• [Problem to work on]: In your copy, drop the images and return each record exactly as it stands.

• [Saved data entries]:
☆ ☆ ☆ ☆ ☆ ☆ ☆

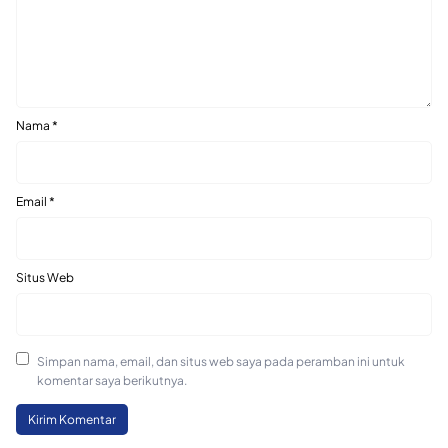
Nama
*
Email
*
Situs Web
Simpan nama, email, dan situs web saya pada peramban ini untuk
komentar saya berikutnya.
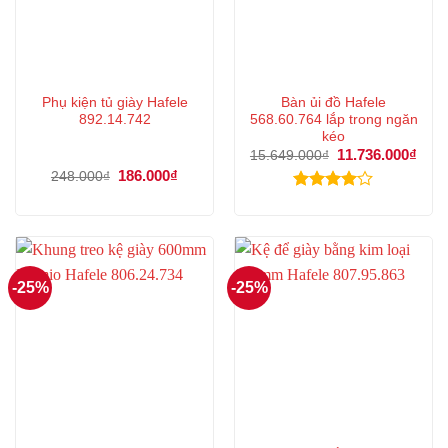
Phụ kiện tủ giày Hafele
Bàn ủi đồ Hafele
892.14.742
568.60.764 lắp trong ngăn
kéo
Giá
11.736.000
₫
Giá
15.649.000
₫
gốc
hiện
Giá
186.000
₫
Giá
248.000
₫
là:
tại
gốc
hiện
15.649.000₫.
là:
là:
tại
Được
11.7
248.000₫.
là:
xếp hạng
186.000₫.
4.00
5
sao
-25%
-25%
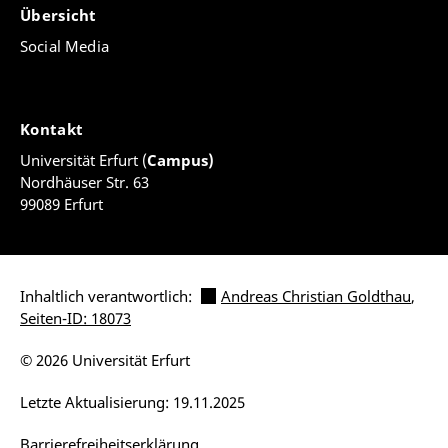
Übersicht
Social Media
Kontakt
Universität Erfurt (
Campus)
Nordhäuser Str. 63
99089 Erfurt
Inhaltlich verantwortlich:
Andreas Christian Goldthau
,
Seiten-ID: 18073
© 2026 Universität Erfurt
Letzte Aktualisierung: 19.11.2025
Barrierefreiheitserklärung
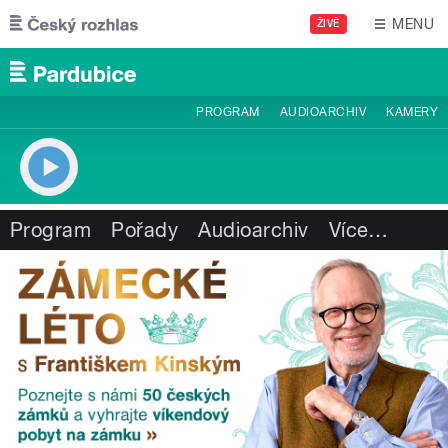
Přejít k hlavnímu obsahu
MENU
ŽIVĚ
PROGRAM
AUDIOARCHIV
KAMERY
Program
Pořady
Audioarchiv
Více
…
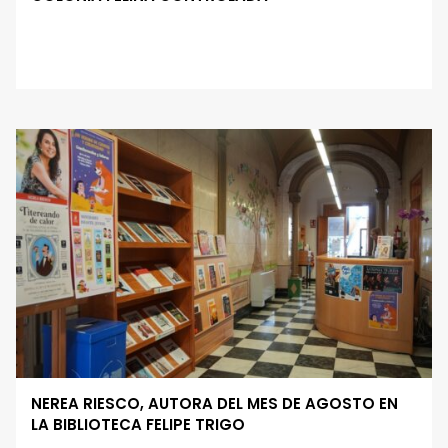
NEREA RIESCO, AUTORA DEL MES DE AGOSTO EN
LA BIBLIOTECA FELIPE TRIGO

☆ ☆ ☆ ☆ ☆ ☆ ☆

• [Solution for this task]:
Nama
*
Email
*
Situs Web
Simpan nama, email, dan situs web saya pada peramban ini untuk
komentar saya berikutnya.
Phụ kiện tủ giày Hafele
Bàn ủi đồ Hafele
892.14.742
568.60.764 lắp trong ngăn
kéo
Giá
11.736.000
₫
Giá
15.649.000
₫
gốc
hiện
Giá
186.000
₫
Giá
248.000
₫
là:
tại
gốc
hiện
15.649.000₫.
là:
là:
tại
Được
11.7
248.000₫.
là:
xếp hạng
186.000₫.
4.00
5
sao
-25%
-25%
Übersicht
Social Media
Kontakt
Universität Erfurt (
Campus)
Nordhäuser Str. 63
99089 Erfurt
Inhaltlich verantwortlich:
Andreas Christian Goldthau
,
Seiten-ID: 18073
© 2026 Universität Erfurt
Letzte Aktualisierung: 19.11.2025
Barrierefreiheitserklärung
Přejít k hlavnímu obsahu
MENU
ŽIVĚ
PROGRAM
AUDIOARCHIV
KAMERY
Program
Pořady
Audioarchiv
Více
…
NEREA RIESCO, AUTORA DEL MES DE AGOSTO EN
LA BIBLIOTECA FELIPE TRIGO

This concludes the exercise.